Note:
This topic has been translated from a Chinese forum by GPT and might contain errors.
Original topic: tikv-ctl
[TiDB Usage Environment] Production Environment
[TiDB Version] V5.2.1
[Reproduction Path] The disk capacity of a certain TiKV node exceeded 90%. After performing two expansion operations (adding two new nodes), one of the newly added nodes was scaled down before the peers were fully balanced.
[Encountered Problem: Phenomenon and Impact]
The cluster is currently reading and writing normally, but the TiKV node that previously had over 90% disk capacity cannot be brought up.
From the images, it seems that the current node needs to execute a merge to generate a new peer, but the current node cannot be brought up.
[Resource Configuration] Go to TiDB Dashboard - Cluster Info - Hosts and take a screenshot of this page
[Attachments: Screenshots/Logs/Monitoring]
An alert should be triggered at 80%, why wait until 90? Compaction might not even be possible by then.
Observe the monitoring to see if the disk usage on this high-usage node is gradually recovering, and if the new node is receiving data.
This node is down, but the entire cluster is functioning normally for read and write operations . I’m not sure if we can forcibly take this node down.
Since it’s normal read and write, don’t think about using abnormal methods to handle it.
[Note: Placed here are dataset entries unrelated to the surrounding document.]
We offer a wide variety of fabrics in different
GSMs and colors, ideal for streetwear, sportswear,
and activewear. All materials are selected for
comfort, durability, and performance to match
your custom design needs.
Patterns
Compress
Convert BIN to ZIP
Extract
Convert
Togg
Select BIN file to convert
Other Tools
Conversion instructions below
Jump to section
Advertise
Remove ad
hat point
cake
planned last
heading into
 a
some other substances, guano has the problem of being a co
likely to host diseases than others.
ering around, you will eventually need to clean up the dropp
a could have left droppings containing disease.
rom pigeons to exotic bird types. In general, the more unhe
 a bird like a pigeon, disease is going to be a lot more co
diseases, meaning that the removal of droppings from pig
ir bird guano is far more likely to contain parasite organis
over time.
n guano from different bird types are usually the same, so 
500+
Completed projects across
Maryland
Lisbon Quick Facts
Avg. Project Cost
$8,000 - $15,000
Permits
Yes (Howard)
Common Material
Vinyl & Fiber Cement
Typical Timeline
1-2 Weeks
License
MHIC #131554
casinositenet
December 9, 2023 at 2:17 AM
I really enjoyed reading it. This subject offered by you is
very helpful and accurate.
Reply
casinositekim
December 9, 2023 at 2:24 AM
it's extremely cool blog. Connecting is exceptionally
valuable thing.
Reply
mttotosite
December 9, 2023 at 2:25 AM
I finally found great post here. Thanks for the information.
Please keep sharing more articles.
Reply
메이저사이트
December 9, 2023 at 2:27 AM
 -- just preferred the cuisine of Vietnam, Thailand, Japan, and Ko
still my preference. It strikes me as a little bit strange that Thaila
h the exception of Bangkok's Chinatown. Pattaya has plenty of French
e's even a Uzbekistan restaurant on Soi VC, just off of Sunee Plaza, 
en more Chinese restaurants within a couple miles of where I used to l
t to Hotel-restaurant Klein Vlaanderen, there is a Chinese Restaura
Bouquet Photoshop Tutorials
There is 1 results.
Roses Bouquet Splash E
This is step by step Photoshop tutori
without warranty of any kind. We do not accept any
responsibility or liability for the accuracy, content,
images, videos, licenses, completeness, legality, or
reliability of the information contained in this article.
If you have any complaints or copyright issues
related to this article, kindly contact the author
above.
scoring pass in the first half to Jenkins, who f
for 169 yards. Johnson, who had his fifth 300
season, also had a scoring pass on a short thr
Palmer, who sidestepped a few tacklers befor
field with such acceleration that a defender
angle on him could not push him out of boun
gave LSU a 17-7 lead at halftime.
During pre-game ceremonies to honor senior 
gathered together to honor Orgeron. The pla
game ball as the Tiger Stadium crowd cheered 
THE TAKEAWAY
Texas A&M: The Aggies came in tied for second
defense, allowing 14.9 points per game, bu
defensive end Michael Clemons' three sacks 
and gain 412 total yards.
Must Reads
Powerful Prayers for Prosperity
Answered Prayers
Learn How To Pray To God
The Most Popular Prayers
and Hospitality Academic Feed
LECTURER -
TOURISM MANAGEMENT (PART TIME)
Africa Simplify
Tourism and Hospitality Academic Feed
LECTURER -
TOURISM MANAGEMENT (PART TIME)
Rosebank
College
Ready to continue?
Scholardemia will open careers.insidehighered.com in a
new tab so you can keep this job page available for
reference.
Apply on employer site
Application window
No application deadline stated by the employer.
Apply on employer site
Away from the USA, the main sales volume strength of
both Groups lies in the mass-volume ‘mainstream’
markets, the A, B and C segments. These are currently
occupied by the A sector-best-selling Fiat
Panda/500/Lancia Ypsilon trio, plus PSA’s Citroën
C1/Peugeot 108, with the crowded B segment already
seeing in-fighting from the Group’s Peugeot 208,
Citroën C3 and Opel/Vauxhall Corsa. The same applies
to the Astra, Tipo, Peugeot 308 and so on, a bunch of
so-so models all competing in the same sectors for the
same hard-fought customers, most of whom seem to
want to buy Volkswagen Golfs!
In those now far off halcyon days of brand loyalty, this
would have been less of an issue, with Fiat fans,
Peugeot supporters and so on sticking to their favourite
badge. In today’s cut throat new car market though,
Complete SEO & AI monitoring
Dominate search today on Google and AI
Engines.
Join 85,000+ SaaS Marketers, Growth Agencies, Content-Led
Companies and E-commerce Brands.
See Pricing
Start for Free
You can try clearing the logs first to free up some space and see if the node can recover.
After pruning the Tombstone node (172.16.116.213:20182), the TiKV on the same host (172.16.116.213:20181) also went down.
After deleting the logs of Raft and RocksDB, it has now dropped below 80%, and it feels like it can’t start up on its own anymore.
For tea, it must be taken offline.
If there are no issues with taking it offline, we can proceed with scaling up again and reusing the resources.
I analyzed the data from the past few days and it seems there are no missing entries. I proceeded with the scale-down directly.
Try going offline and then online again.
This topic was automatically closed 60 days after the last reply. New replies are no longer allowed.